◆ Supplied records ◆
=====

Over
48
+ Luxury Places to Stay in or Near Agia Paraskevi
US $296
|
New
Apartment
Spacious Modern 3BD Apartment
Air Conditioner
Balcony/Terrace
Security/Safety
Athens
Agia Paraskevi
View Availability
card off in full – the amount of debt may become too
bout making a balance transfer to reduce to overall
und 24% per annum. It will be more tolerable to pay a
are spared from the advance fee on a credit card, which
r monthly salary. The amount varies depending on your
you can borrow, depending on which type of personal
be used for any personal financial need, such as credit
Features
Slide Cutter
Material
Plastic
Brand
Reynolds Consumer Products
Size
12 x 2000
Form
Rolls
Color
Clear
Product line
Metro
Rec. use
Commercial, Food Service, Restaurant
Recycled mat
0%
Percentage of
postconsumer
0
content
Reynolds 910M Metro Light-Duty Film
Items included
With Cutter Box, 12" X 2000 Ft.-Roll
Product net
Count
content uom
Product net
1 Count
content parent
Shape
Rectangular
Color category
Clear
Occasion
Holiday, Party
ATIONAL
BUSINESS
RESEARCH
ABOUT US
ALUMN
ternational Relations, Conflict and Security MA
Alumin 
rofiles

=====

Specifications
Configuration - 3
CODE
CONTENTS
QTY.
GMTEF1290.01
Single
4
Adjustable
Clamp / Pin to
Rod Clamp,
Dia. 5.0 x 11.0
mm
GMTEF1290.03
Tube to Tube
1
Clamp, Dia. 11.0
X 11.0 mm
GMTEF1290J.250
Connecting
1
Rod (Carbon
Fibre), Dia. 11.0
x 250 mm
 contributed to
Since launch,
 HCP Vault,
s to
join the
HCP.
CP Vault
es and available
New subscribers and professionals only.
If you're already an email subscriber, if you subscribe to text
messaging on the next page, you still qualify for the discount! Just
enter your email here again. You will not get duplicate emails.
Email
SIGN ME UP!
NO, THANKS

=====

◆ Exercise aim ◆
Lines with the string "Metro" in the data above: say how many there are, giving the number alone.

◆ Answer ◆
2